→ **SUPPLIED TEXT**
★ ★ ★
# Xarray and gridded data

Oceanographical data are often gridded: for example, we may record ocean temperature on a range of latitude and longitude, as well as a range of depth. Such data is inheritly 3-dimensional.

Naively, we may store such data in a 3-dimensional numpy array. However, in doing so we'll lose information about the **coordinates** of the grid, e.g., the value of depth that correspond to index 3. What we need is a higher-dimensional equivalent of pandas, where information about coordinates are stored alongside the data.

The third-party `xarray` module provides such an extension. As an added benefit, `xarray` also provides interface to load and save NETCDF files, a common external file format for gridded data.

To import xarray, run the line below (again, the `as xr` part is optional but standard).

In [1]:
import xarray as xr

## Loading and inspecting netCDF file

For this week's pre-class readings, we will work with a subset of the B-SOSE (Southern Ocean State Estimate) model output. The data is stored in the netCDF file `bsose_monthly_velocities.nc` accessible [here](https://github.com/OCEAN-215-2025/preclass/tree/main/week_07/data/bsose_monthly_velocities.nc).
★ ★ ★
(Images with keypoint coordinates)
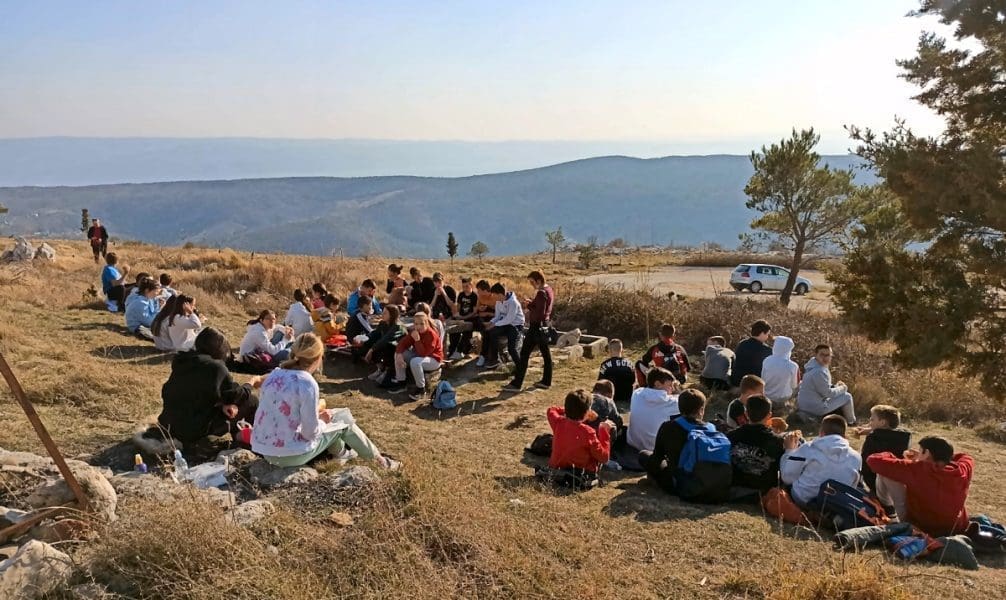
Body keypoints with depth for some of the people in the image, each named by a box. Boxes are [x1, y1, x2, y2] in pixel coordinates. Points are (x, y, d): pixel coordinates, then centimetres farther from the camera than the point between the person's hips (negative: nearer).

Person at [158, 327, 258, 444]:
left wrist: (223, 404, 1)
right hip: (194, 431, -7)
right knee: (251, 401, 5)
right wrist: (251, 384, 18)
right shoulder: (215, 367, -16)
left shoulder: (182, 361, 3)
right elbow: (236, 395, -4)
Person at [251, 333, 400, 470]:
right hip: (290, 455, -7)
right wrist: (322, 421, 4)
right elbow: (311, 432, -18)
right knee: (343, 421, 14)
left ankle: (340, 451, 46)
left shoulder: (274, 375, 2)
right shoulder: (307, 384, -19)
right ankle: (377, 458, 32)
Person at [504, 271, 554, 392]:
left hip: (537, 326, -10)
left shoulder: (541, 293, -21)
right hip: (545, 325, 10)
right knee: (545, 352, 13)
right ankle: (546, 381, 20)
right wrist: (531, 303, 5)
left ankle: (517, 384, -3)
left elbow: (539, 313, -25)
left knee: (524, 354, -5)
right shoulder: (549, 289, 9)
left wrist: (529, 306, -13)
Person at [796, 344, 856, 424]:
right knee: (847, 397, 3)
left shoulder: (813, 367, 5)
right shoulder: (819, 372, -25)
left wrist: (835, 386, 5)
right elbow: (827, 393, -19)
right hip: (815, 408, -10)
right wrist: (842, 389, -3)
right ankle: (851, 421, 24)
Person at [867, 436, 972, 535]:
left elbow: (874, 460, -19)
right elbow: (966, 457, 12)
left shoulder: (916, 469, -27)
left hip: (917, 529, -4)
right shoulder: (963, 471, -15)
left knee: (883, 471, -7)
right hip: (956, 530, 4)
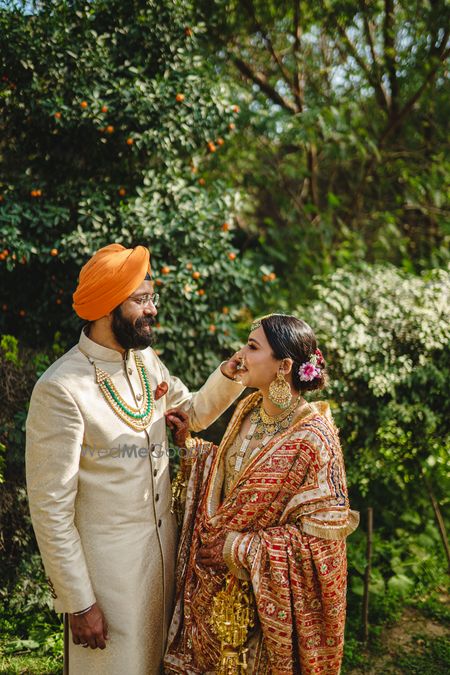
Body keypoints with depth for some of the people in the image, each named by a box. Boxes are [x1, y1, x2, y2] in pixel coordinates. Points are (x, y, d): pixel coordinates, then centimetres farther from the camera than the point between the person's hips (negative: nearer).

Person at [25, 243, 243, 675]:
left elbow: (193, 412, 19)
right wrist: (77, 603, -16)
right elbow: (51, 508, -19)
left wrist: (230, 373, 0)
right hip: (109, 563, -7)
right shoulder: (61, 389, -23)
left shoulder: (148, 362, 1)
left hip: (164, 545, 7)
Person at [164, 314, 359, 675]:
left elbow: (321, 534, -22)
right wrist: (188, 444, 0)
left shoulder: (311, 438, -24)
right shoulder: (248, 410, -2)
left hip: (273, 596, -6)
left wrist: (239, 549, -20)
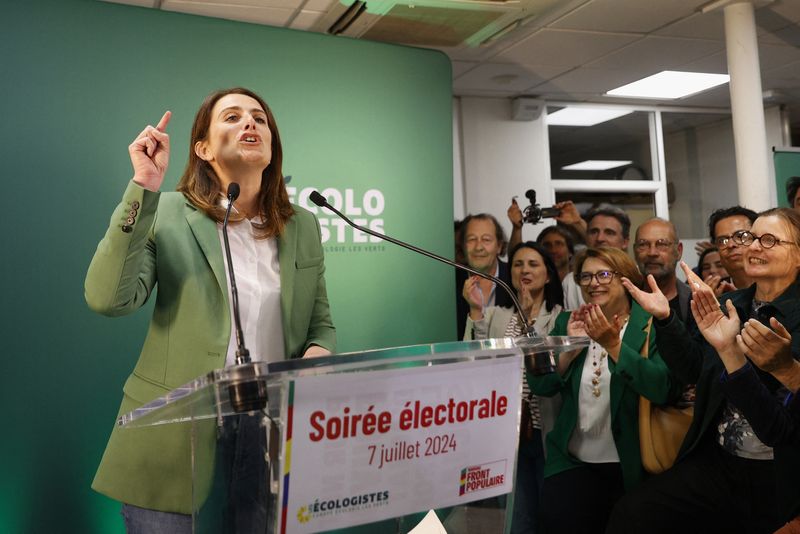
★ ★ ★
→ **TASK LIST**
A: Do the following statements agree with the xarray text? Answer yes or no for each, and quote the words from the text that settle it.
(i) xarray can load and save netCDF files.
(ii) The `as xr` part of the import line is required.
(iii) This week's data is a subset of the B-SOSE model output.
B: Answer these questions from the xarray text:
(i) What short name is xarray imported as?
(ii) What is the name of the netCDF file that holds this week's data?
(iii) In the ocean temperature example, which three quantities are recorded over a range?

→ **ANSWERS BY TASK**
A:
(i) Yes: "`xarray` also provides interface to load and save NETCDF files"
(ii) No: "the `as xr` part is optional but standard"
(iii) Yes: "a subset of the B-SOSE (Southern Ocean State Estimate) model output"

B:
(i) xr
(ii) `bsose_monthly_velocities.nc`
(iii) Latitude, longitude, and depth